Reform Medicare: it is going broke with a growing number of new entrants and a fee for service model that has no correlation between taxes and benefits. See ads for the “Scooter Store” if you don’t believe it.
a) No Changes for Current or Near Current Retirees: same as above.
b) Introduce Competition for Medicare Services: similar to the very popular Medicare drug benefit, which has seen drastic reductions in anticipated government cost. Seniors are not one size fits all and neither should their health care be. A version of Paul Ryan’s “premium support would complement this new structure and provide a foundation for decades of solvency.
c) Means Test Medicare: if you have more, you get less.

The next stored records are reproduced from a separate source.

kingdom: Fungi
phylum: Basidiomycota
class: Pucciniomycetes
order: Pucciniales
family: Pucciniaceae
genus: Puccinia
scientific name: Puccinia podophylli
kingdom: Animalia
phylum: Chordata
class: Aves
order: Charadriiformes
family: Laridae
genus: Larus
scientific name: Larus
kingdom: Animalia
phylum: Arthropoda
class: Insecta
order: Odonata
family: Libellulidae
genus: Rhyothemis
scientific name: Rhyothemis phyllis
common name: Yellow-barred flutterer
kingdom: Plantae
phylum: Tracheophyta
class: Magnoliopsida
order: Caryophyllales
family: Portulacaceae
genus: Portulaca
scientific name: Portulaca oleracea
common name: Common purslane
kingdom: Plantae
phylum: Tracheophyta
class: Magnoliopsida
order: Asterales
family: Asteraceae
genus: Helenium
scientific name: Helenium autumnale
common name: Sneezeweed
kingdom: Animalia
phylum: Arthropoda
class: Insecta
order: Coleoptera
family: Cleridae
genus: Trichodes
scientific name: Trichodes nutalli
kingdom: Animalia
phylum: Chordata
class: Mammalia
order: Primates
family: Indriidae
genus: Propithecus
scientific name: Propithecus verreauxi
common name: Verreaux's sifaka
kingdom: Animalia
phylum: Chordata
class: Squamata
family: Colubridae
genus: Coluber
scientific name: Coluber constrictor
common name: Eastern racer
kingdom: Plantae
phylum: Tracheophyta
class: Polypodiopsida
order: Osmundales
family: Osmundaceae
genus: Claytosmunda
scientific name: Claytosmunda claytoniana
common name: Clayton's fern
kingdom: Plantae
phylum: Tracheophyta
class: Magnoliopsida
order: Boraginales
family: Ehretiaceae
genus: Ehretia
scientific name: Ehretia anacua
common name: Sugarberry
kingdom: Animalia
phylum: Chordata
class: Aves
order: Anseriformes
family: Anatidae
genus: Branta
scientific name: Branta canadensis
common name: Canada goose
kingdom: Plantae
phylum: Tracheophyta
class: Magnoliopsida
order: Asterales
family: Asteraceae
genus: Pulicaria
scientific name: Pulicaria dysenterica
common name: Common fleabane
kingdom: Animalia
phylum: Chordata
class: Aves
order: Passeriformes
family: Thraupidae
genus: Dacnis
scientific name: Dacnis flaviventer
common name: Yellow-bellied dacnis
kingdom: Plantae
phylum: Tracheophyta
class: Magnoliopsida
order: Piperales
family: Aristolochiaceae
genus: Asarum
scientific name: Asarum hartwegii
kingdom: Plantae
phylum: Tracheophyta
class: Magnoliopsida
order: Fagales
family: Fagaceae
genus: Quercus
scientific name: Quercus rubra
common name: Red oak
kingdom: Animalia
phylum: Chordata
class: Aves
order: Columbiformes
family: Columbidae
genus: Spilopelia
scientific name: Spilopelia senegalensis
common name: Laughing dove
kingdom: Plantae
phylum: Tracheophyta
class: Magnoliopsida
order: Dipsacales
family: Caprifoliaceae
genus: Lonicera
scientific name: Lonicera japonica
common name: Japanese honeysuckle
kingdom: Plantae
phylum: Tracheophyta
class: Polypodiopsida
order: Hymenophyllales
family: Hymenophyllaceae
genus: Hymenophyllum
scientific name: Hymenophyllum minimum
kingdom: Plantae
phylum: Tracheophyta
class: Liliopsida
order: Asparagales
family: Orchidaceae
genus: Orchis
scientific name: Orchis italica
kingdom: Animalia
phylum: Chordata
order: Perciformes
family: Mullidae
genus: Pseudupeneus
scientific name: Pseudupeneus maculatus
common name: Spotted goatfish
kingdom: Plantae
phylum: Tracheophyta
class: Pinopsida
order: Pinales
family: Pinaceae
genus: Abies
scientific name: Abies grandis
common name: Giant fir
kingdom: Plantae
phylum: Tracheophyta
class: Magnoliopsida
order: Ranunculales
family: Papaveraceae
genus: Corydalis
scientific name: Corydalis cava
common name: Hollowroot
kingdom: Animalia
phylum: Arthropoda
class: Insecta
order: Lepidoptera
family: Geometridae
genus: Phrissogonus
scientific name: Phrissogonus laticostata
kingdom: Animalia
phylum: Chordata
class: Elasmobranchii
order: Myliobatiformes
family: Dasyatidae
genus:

Again, so long as that lower benefit is higher than the taxes paid into the system, no one should be grumbling.
3) Complete Reform of Regulatory Structure: environmental, financial and health care regulations of the Obama presidency have been a drag on the US economy, had a chilling effect on US business, and have yet to demonstrate measurable results or savings. The goal should be to promote an aggressive new domestic energy production program, financial regulations that will actually prevent a replay of 2008 and health care policy that extends quality coverage to Americans, affordably and through market competition, not government diktat.
If the federal government takes these measures, it will instill certainty and dynamically incentivize economic growth and business expansion – which will lead to job creation.
Dramatically slowing the rate of government spending in conjunction with higher economic growth rates – that produce hire government revenues – will reduce the budget deficit and stabilize the US fiscal situation so that the US can develop a longer term plan to address the national debt.
Can the US political system come together to implement these measures? Will November be the pivot that will unlock the gridlock in Washington? Even with a new governing majority, will DC do the right thing?
It won’t be long now until we have the answer. The consequences are coming, regardless.